Several High-profile agricultural groups have endorsed the compact. John Youngberg, executive vice president of the Montana Farm Bureau Federation, says his organization went from being ambivalent about the compact to firmly supporting it.

"When they understood that without a compact the tribe[s] would file on water as far east as the Milk, the upper Musselshell, the upper Yellowstone and the upper Missouri, they concurred that a negotiated agreement was far better than litigation," Youngberg said.

Opposition to the compact comes from the Flathead Joint Board of Control, - three irrigation districts on the Flathead Reservation.

But several Flathead irrigators, like Walter Schock, distanced themselves from the joint board.

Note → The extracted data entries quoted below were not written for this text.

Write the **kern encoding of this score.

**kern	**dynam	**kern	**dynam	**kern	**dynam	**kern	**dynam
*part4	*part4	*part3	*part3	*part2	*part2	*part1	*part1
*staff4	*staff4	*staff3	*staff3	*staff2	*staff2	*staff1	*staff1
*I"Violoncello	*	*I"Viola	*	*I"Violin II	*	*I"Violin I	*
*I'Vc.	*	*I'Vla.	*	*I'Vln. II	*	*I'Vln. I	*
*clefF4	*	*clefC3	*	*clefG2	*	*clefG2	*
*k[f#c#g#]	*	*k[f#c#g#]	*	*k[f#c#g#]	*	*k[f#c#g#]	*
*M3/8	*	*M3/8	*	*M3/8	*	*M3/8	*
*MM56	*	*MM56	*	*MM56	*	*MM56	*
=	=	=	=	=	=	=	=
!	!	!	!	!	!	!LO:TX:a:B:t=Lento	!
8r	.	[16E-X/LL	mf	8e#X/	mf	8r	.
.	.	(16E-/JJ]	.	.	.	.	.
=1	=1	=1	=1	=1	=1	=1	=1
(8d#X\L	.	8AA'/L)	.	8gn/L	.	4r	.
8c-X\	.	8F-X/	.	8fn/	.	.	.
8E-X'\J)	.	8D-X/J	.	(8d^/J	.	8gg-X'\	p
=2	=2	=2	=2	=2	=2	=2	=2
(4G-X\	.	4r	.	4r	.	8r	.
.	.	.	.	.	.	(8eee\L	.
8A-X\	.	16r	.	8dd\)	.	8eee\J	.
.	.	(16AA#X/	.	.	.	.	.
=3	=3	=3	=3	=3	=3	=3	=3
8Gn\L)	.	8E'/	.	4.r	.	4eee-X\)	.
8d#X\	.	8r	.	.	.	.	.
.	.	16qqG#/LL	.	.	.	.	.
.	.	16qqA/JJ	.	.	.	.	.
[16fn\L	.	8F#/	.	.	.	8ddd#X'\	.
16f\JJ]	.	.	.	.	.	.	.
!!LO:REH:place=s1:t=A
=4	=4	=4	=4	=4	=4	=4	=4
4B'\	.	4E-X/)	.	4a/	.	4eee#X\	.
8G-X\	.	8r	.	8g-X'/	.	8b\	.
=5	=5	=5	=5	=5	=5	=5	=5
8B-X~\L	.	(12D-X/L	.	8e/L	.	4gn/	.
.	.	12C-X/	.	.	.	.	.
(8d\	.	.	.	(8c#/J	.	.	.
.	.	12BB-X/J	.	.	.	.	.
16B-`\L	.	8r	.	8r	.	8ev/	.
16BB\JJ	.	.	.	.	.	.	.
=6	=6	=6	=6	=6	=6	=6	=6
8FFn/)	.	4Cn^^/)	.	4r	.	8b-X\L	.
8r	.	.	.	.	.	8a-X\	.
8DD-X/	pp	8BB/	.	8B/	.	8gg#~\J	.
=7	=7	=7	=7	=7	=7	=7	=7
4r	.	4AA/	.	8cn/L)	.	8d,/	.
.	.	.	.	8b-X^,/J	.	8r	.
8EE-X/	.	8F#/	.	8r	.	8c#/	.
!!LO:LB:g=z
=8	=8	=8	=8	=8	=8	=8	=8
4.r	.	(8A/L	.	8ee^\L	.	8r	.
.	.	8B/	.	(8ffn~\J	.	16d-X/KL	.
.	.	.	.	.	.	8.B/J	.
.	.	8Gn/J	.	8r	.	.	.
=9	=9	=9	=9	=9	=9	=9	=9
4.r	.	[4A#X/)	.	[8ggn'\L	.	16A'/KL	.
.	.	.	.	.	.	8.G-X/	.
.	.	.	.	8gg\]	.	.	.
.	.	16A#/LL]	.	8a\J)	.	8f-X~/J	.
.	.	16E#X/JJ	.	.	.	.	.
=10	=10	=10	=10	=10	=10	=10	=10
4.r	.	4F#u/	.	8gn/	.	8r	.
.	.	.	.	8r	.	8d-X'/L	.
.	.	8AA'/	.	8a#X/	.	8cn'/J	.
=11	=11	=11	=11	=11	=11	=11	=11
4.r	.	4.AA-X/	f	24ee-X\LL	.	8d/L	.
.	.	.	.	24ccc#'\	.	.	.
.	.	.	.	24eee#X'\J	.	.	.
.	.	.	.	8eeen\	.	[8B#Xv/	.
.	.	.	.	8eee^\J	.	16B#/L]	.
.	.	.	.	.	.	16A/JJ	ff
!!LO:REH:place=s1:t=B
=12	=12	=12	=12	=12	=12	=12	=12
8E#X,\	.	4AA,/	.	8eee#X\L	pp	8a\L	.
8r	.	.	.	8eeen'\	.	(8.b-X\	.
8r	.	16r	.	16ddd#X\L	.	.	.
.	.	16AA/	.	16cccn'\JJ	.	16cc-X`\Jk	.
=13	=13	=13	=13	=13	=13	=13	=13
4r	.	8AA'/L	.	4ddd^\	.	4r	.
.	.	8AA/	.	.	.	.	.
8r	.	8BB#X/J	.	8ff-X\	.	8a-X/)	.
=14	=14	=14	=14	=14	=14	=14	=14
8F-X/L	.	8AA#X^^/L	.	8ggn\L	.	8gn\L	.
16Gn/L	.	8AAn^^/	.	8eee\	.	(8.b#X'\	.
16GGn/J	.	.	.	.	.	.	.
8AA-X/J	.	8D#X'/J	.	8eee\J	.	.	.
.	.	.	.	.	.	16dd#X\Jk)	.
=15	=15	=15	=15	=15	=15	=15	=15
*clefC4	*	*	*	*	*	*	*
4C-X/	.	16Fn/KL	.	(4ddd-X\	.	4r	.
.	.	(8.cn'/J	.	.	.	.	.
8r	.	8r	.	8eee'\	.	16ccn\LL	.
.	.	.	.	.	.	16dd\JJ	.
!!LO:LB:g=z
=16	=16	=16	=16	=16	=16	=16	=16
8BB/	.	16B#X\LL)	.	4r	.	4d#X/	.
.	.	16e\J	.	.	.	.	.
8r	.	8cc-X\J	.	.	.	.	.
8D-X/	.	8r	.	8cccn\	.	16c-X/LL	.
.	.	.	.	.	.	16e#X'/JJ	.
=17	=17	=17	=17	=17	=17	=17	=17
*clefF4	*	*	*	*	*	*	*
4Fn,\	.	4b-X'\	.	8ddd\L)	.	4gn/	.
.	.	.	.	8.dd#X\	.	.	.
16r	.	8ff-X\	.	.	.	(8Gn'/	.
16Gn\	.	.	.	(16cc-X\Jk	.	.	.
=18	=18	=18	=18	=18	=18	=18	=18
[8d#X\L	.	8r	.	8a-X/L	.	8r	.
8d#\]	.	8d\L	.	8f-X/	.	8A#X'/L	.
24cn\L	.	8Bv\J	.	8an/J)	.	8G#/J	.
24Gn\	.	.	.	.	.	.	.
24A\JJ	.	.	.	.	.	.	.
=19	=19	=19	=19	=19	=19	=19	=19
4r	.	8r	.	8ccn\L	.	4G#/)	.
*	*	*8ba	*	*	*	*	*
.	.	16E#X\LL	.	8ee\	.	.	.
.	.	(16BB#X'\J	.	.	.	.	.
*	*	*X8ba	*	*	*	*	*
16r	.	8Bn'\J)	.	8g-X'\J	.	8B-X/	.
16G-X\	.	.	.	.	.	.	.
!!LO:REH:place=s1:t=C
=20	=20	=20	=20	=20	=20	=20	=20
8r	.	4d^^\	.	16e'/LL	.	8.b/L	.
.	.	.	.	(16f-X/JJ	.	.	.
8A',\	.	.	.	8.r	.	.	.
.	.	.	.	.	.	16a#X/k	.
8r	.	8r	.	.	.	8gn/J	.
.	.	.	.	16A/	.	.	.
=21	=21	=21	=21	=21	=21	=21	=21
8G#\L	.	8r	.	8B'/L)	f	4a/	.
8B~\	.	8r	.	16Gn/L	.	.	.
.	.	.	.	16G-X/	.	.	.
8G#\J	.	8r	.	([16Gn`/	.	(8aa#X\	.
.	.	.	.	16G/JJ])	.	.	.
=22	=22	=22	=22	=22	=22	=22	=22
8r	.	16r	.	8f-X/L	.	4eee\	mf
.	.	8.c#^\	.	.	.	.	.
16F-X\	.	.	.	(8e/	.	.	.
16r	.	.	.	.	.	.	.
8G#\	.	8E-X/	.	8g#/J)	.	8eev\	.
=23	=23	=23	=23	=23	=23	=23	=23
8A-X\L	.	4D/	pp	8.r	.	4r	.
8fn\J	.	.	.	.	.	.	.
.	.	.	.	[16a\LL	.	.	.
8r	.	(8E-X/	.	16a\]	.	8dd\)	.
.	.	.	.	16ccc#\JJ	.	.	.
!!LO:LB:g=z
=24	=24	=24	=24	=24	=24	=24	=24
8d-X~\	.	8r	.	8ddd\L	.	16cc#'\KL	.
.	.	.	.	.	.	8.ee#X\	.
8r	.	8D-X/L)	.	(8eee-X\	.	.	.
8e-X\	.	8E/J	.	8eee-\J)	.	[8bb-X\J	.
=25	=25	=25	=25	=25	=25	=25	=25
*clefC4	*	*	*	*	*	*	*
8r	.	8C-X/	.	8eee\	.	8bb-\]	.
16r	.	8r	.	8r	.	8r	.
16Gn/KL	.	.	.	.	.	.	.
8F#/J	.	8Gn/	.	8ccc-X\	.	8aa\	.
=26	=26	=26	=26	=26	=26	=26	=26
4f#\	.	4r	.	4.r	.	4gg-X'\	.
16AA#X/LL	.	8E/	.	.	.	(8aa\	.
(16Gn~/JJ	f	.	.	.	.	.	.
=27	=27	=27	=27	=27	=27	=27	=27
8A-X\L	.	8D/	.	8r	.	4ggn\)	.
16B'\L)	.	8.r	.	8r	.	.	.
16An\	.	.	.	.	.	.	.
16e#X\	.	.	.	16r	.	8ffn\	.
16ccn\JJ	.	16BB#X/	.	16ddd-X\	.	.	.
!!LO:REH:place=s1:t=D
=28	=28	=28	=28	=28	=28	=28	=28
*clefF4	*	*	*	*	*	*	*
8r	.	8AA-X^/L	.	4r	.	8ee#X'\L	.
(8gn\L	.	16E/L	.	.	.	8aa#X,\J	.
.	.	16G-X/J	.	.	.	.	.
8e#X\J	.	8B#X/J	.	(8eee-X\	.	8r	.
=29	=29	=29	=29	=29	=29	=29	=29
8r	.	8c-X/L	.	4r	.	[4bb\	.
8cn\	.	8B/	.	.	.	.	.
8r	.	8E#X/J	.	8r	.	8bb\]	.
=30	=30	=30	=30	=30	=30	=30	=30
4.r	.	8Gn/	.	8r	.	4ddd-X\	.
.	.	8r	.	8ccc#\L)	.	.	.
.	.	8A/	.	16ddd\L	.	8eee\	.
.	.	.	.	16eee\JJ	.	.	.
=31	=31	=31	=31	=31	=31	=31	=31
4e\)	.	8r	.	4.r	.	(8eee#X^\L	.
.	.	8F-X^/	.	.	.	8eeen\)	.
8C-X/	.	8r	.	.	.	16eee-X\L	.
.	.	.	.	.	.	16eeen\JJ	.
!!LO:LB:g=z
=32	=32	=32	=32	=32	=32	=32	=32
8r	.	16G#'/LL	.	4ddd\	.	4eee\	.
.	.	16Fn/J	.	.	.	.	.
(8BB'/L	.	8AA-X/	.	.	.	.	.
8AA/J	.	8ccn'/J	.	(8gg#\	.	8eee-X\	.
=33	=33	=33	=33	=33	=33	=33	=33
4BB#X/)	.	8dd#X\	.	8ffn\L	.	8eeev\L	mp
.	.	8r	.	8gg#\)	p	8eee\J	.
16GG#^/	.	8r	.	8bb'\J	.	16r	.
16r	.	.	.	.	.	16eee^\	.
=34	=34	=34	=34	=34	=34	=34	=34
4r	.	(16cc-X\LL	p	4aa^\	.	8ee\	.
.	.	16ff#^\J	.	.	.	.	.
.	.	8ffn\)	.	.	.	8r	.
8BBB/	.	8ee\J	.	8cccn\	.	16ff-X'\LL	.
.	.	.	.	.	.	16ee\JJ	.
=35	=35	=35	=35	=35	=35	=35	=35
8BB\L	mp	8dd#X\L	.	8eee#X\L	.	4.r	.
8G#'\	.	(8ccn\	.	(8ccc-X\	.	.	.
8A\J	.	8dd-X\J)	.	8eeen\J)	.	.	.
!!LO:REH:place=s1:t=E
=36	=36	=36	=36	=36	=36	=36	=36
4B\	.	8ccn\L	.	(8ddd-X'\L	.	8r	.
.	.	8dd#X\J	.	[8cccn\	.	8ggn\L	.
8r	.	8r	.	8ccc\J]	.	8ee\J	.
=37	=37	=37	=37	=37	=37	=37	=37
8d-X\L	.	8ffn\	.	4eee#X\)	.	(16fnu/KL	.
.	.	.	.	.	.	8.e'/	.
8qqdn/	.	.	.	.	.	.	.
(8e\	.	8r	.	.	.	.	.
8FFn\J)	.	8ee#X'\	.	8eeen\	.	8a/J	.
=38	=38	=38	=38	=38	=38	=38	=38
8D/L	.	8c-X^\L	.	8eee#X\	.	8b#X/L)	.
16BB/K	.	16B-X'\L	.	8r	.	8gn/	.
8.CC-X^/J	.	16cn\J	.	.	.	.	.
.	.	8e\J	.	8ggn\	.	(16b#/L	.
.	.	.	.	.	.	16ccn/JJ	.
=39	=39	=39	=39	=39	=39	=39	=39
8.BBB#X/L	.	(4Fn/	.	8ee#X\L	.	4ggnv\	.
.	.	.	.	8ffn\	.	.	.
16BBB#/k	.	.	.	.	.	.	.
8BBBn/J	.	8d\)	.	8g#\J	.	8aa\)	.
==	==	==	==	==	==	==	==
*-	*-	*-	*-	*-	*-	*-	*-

"I would like to make it plain that the Joint Board of Control does not represent my interests on this issue, Shock said.

When opponents testified, The chairman of the Joint Board, Boon Cole, acknowledged a difference of opinion, but insisted that the joint board is firmly opposed to the compact.

"The majority on the Joint Board that opposes this compact has increased with every election we've had, so all we can do is go forward with what we believe is the majority opinion of our irrigators," Cole said.

Another Joint board member, Jerry Laskody, voiced a major argument against the deal: a study of historical water use on the Flathead, called the “Dutton report” privately funded by several FJBC Board Members. It claims to show that irrigators stand to lose half or more of their water under the formula built in to the compact.

"The CSKT compact results in a significant takeaway of [Flathead Irrigation Project] irrigation water, and does not protect irrigators' historic use," Laskody said.

Opponents say the sharp drop in water allocations under the compact would force many farmers and ranchers off the land, devastating the region’s economy.

The sponsor of the compact bill, Republican Senator Chas Vincent of Libby, attacked the “Dutton report,” saying it used flawed methodology. He says the“adaptive water management” system in the compact ensures irrigators would continue to get as much water as they have used in past years.

“I am going to keep trumpeting that historic needs are met," Vincen said. And I am going to keep refuting, with the help of those that are capable of doing so, science when it isn’t good."

In his closing argument Vincent promised the committee that if they didn’t approve the compact this time around, they will probably be called back to Helena before long to approve something like it.

"And even if this compact is defeated this session, we will be back in a special session," Vincent said. "Because the [Montana Department of Natural Resources and Conservation] will have to promulgate some rules in a hurry, they'll do a preliminary decree in a real hurry, and then when the trail of letters that flies out of this town, all over in that area from Townsend to Idaho, this sleeping giant will wake up, and they'll be angry. And we'll be back, and we'll ratify it," he said.

"So I ask each and every one of you to spend the time to make an informed decision, to make a courageous decision and pass this bill out of committee," Vincent said.

Judiciary Committee members were left pondering hours of conflicting testimony, knowing that they will vote on the compact in a meeting that starts at nine this morning.

Committee members also know that even if they try to kill the compact, Democrats might try to force it the House floor for a vote as they did last week with a bill to expand Medicaid. The next chapter in the evolving story of this water compact will be written in the next few hours.